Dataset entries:
******************************

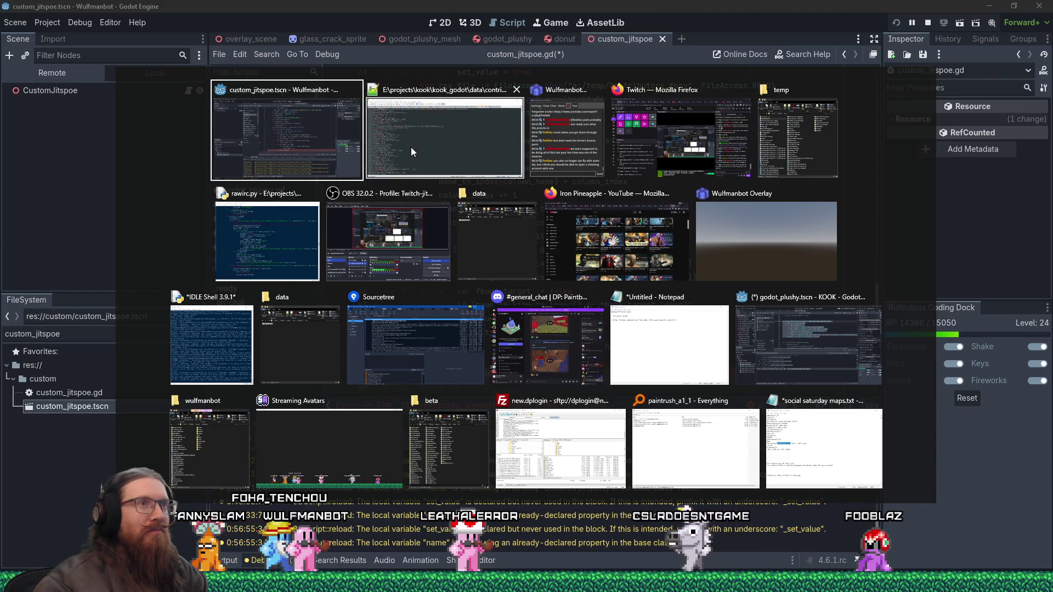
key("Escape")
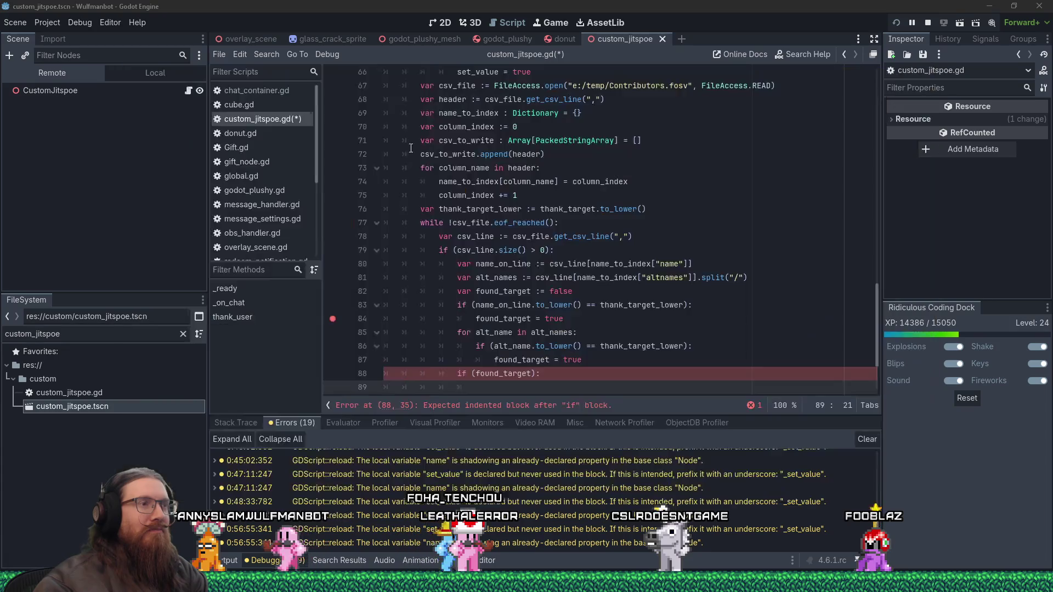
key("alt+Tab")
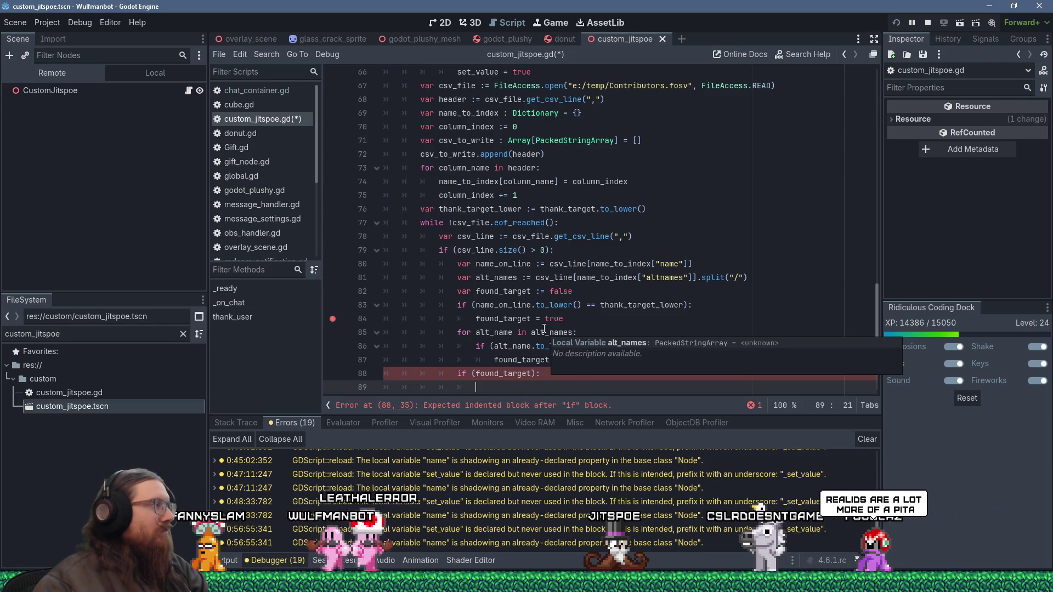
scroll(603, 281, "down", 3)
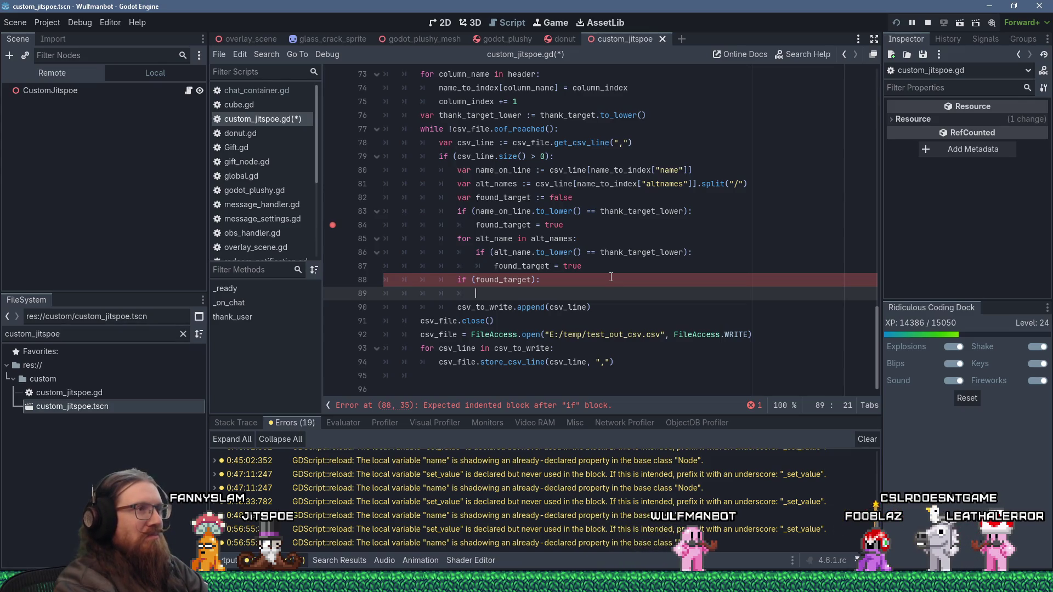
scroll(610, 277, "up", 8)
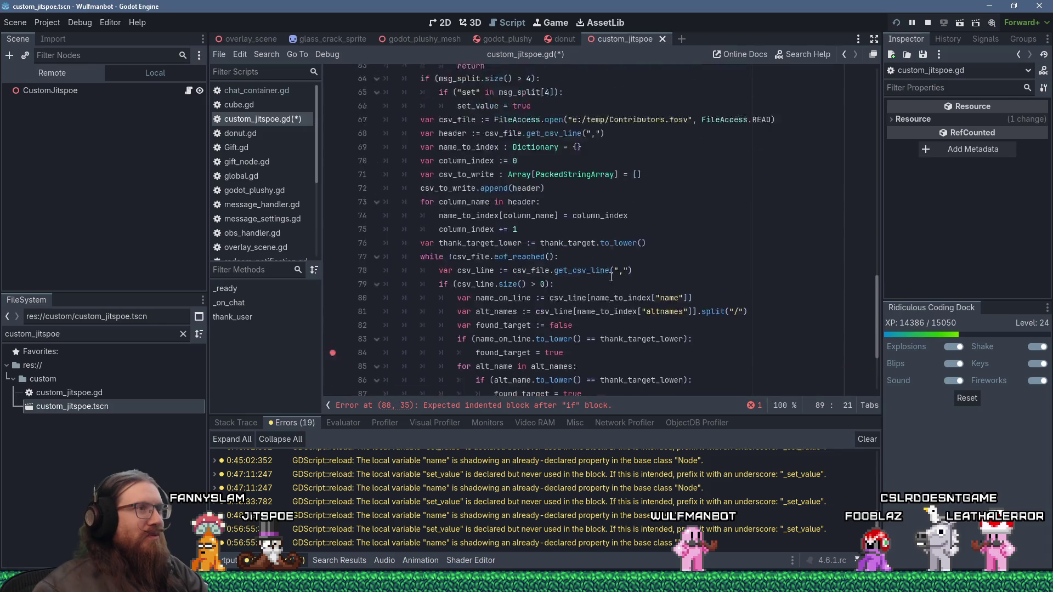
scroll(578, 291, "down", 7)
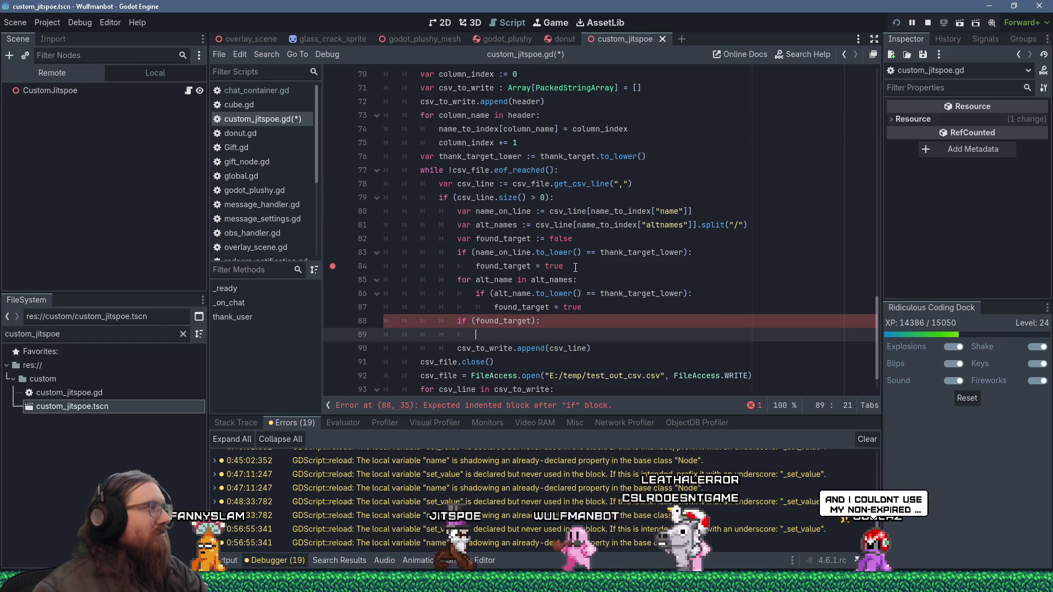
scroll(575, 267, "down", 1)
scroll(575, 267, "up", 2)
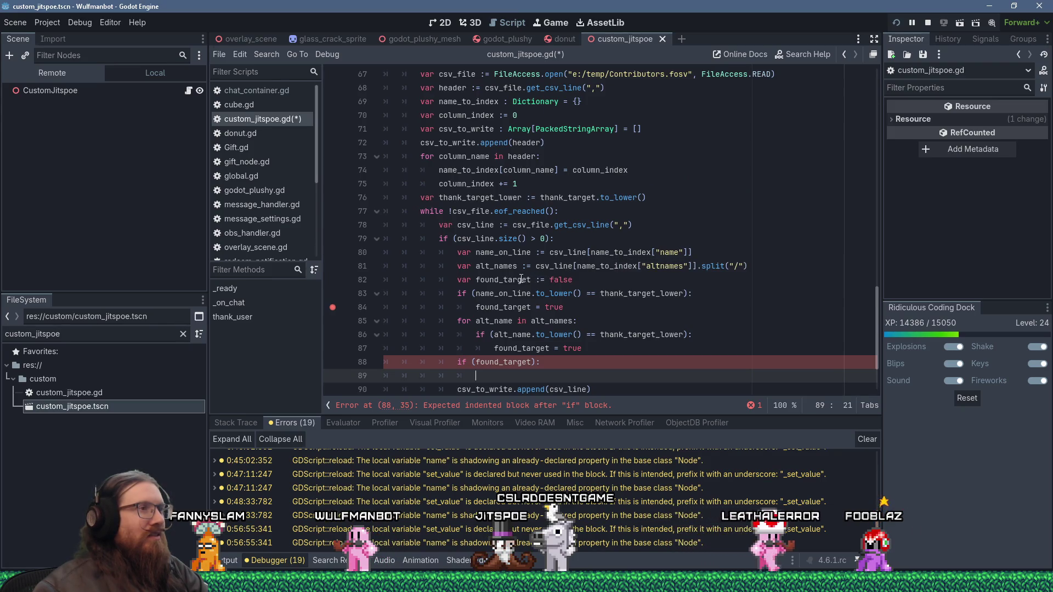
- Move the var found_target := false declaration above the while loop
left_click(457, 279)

******************************

Repeat the records above word for word, apart from the pictures.

key("Escape")
key("alt+Tab")
scroll(603, 281, "down", 3)
scroll(610, 277, "up", 8)
scroll(578, 291, "down", 7)
scroll(575, 267, "down", 1)
scroll(575, 267, "up", 2)
- Move the var found_target := false declaration above the while loop
left_click(457, 279)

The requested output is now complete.